The Lancet paper also reported that the first person who died from the virus, on January 9, passed it along to his wife a week prior. Similarly, another recent report in the New England Journal of Medicine also shows there were already seven health care workers infected by January 11.
“This is the smoking-gun evidence of human-to-human transmission,” Yanzhong Huang, a China expert and senior fellow for global health at the Council on Foreign Relations, told Vox. “But the public was not kept informed about this situation until January 18,” Huang said. Instead, “People were still told there was no strong evidence of human-to-human transmission.”
Meanwhile, Li Wenliang, the physician who had tried to warn his colleagues about the severity of the outbreak back in December, was silenced by police and “forced to sign a statement denouncing his warning as an unfounded and illegal rumor,” according to the New York Times.
On February 7, he died of the coronavirus, the China’s People’s Daily reported. And his was just one tragic example of China’s attempts to control the narrative, quiet dissenters, and censor information. (The latest comes in news that Chinese lawyer and citizen journalist Chen Qiushi, who has been reporting critically on the conditions in Wuhan, has disappeared.)
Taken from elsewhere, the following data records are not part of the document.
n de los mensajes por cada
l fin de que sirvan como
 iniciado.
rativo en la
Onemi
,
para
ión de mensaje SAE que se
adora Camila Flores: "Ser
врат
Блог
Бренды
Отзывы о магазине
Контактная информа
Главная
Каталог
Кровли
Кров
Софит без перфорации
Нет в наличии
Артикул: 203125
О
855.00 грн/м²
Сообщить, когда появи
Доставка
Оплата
That’s not all. Lawrence Gostin, a global health law professor at Georgetown University, pointed out that while China deserves credit for sharing 2019-nCoV’s genetic sequence shortly after announcing the outbreak, it “has not been forthcoming with additional information about the virus from different samples at different times in different regions.”
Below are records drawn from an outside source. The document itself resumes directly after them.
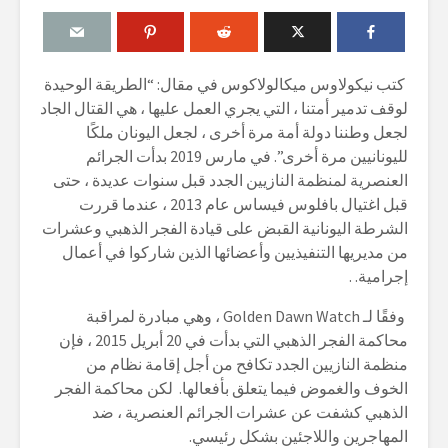
كتب نيكولاوس ميكالولاكوس في مقال: “الطريقة الوحيدة
لوقف تدمير أمتنا ، التي يجري العمل عليها ، هي القتال الجاد
لجعل وطننا دولة أمة مرة أخرى ، لجعل اليونان ملكًا
لليونانيين مرة أخرى”. في مارس 2019 بدأت الجرائم
العنصرية لمنظمة النازيين الجدد قبل سنوات عديدة ، حتى
قبل اغتيال بافلوس فيساس عام 2013 ، عندما قررت
الشرطة اليونانية القبض على قيادة
الفجر
الذهبي وعشرات
من مديريها التنفيذيين وأعضائها الذين شاركوا في أعمال
إجرامية
. .
وفقًا لـ
Golden Dawn Watch
، وهي مبادرة لمراقبة
محاكمة
الفجر الذهبي
التي بدأت في 20 أبريل 2015 ، فإن
منظمة النازيين الجدد تكافح من أجل إقامة نظام من
الخوف والغموض فيما يتعلق بأفعالها. لكن محاكمة الفجر
الذهبي كشفت عن عشرات الجرائم العنصرية ، ضد
المهاجرين واللاجئين بشكل رئيسي
.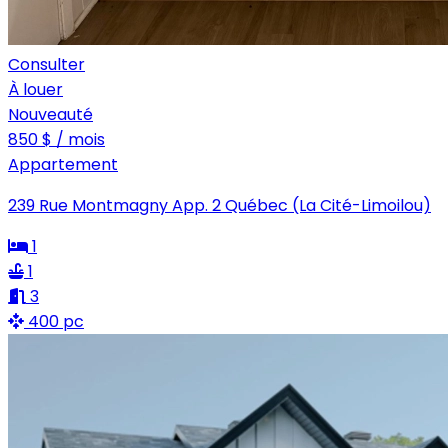
Consulter
À louer
Nouveauté
850 $ / mois
Appartement
239 Rue Montmagny App. 2 Québec (La Cité-Limoilou)
1
1
3
400 pc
Nor have Chinese scientists shared the virus itself with other national labs. And yet this information is crucial for understanding “whether the virus mutated, how, and also about its transmissibility,” Gostin explained.
Ditto the 2014-16 Ebola epidemic, when the three West African countries at the center of the outbreak didn’t have the disease surveillance networks in place to quickly identify the spread of the virus, delaying the global response for months. Then other countries implemented travel and trade bans on West Africa, despite that not being recommended under the IHR. Again, WHO was criticized for doing too little, too late.
“We’ve seen travel restrictions with every major outbreak from SARS through to Ebola in West Africa,” Gostin said. With the new coronavirus outbreak, countries around the world — from the US to Russia to Australia — are putting travel bans in place and closing their borders to China.
“The IHR operates on mutual trust largely, and it is a mutual trust,” Eccleston-Turner said. “That mutual trust has been eroded over a number of outbreaks where member states have ignored the recommendations from WHO.”
There’s even a debate about whether the IHR should be called a set of laws, Sridhar said. “You can contest whether you call it binding legislation if there’s no consequence.” While there’s been some discussion about tying a country’s performance during a pandemic to financial levers, such as World Bank or International Monetary Fund loans, little has happened in the way of reform, Sridhar added. How many more outbreaks, how many more deaths, will it take to change that?